The Mercury quotes William Petri, an infectious disease specialist at the University of Virginia. While the data shows a decline in the spread of the disease, he said. the epidemic has not come to a complete stop. “I think it’s the right decision. The main message is that we’re not out of the woods quite yet. So, to me, it seems the prudent thing is to go in a slow, measured way.”

( So says a man who has not lost his job and is not threatened with the shutdown of his business.)

You see what’s happening here, don’t you? The goalpost has moved from slowing the spread and “flattening the curve” to bringing the epidemic to a complete stop.

Last week Northam cited the resurgence of new cases in Florida after Governor Rick DeSantis reopened the state’s economy. “I would just ask all Virginians to look at what’s going on in some of these other states,” he said. “We’re watching some of their practices. And this is why — I know everyone wants to get back to that near normal, but we’ve really got to take our time.”

It’s entirely possible — even likely — that Virginia, too, will see a rebound in the spread of COVID-19 when Northam finally gets around to releasing his Vulcan Death Grip on Virginia’s economy. The original justification of the emergency measures was not to extinguish the virus in Virginia, an impossibility, but to ensure that hospitals weren’t overwhelmed. Well, it was mission accomplished more than a month ago. Hospitals are in no danger of being overwhelmed.

Here’s the problem: Northam has articulated no logical principle for determining an acceptable level of the virus circulating in the population. He hasn’t said he wants to bring the viral spread to a complete stop, but he hasn’t said what level he’s willing to live with. No matter what the prevalence of COVID-19 is when he decides to open the economy back up — whether six out of a hundred people testing positive or only one out of hundred — the virus will likely start spreading more rapidly when the straitjacket comes off.

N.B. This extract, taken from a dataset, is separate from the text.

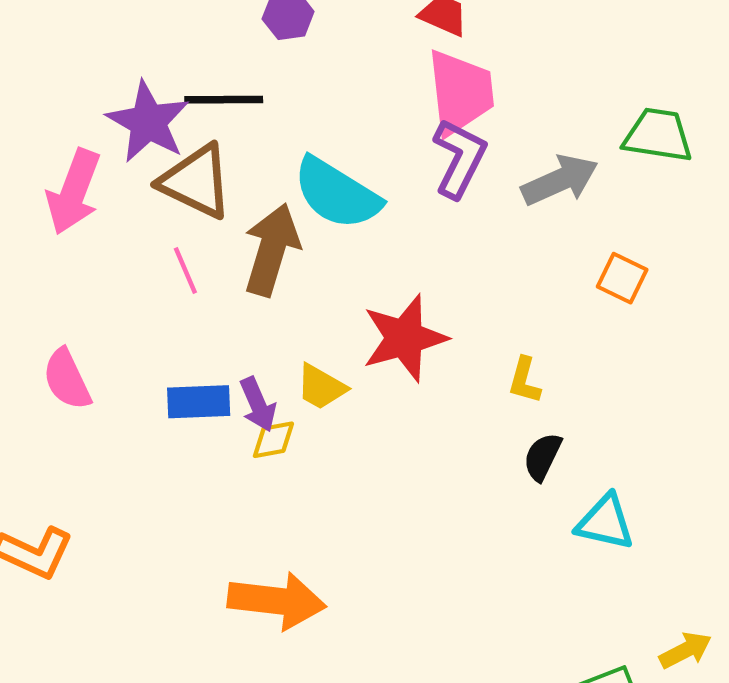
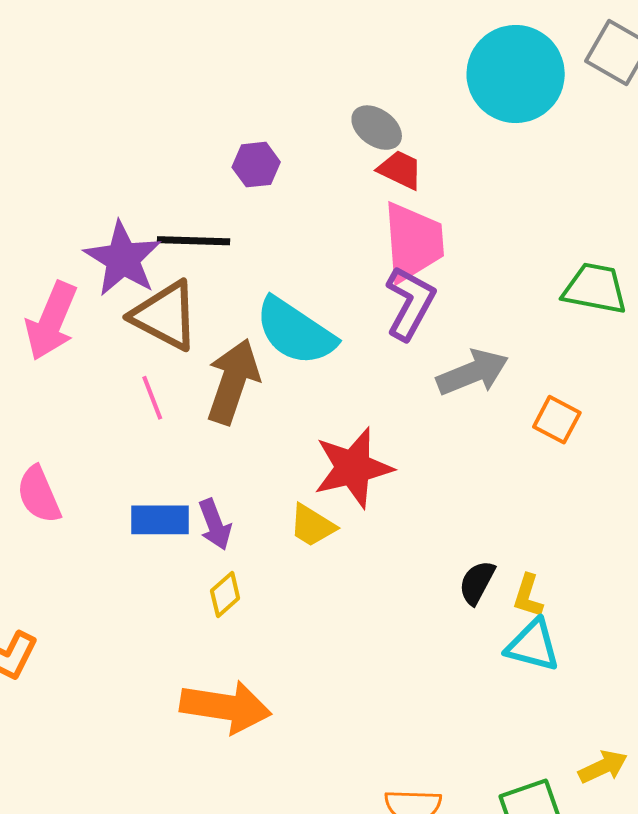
gray arrow: (560, 180) -> (472, 372), moved
yellow L-shape: (524, 380) -> (528, 596), moved
yellow trapezoid: (321, 387) -> (312, 526), moved
yellow diamond: (273, 440) -> (225, 595), moved, turned -33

And there’s nothing wrong with that as long as people aren’t dying from the virus.

There is nothing wrong with an increased prevalence of the COVID-19 virus if the people getting infected are mainly young people who experience no symptoms or whose symptoms are so mild they can ride out the illness at home.

There is nothing horrendously wrong with an increase in the percentage of people being admitted to the hospital. To be sure, there is a burden to society for treating those patients, but that expense is a tiny fraction of the cost imposed on the economy by the shutdown.

The only moral justification for prolonging the shutdown — and it is a weak case because it does not consider the unmeasured health costs of the shutdown — is to save lives. But new drugs and protocols are becoming available, and hospitals and doctors are getting better at treating patients. The death rate of people admitted to the hospital is falling. Furthermore, there are more cost-effective ways to save lives than shutting down the economy. Virginia should focus containment efforts on the most vulnerable members of society — residents of long-term care facilities who account for 60% of all COVID-related deaths in Virginia — as the Northam administration belatedly has begun to do.

I see no evidence that Northam is basing his lockdown decisions on an analysis of the data. In seeking an explanation for his stubbornness, some people say that Northam, like other Democratic governors, wants to keep jobless numbers high in the hopes of defeating Donald Trump this fall. I’ve seen no evidence for that theory either. That’s a conjecture that can be neither verified nor falsified.

To me, the most plausible explanation is that humans have a herd-like instinct like schools of fish or flocks of swallows that impels them to heed and follow the actions of those around them. Northam imbibes progressive/liberal media, listens to progressive/liberal constituencies, and interacts with Virginia’s progressive/liberal Democratic politicians… all of whom, ever sensitive to the actions of those around them, move more or less in concert. There’s no need for conspiracy theories. But, please, let’s stop pretending there’s any “science” involved in the decision making.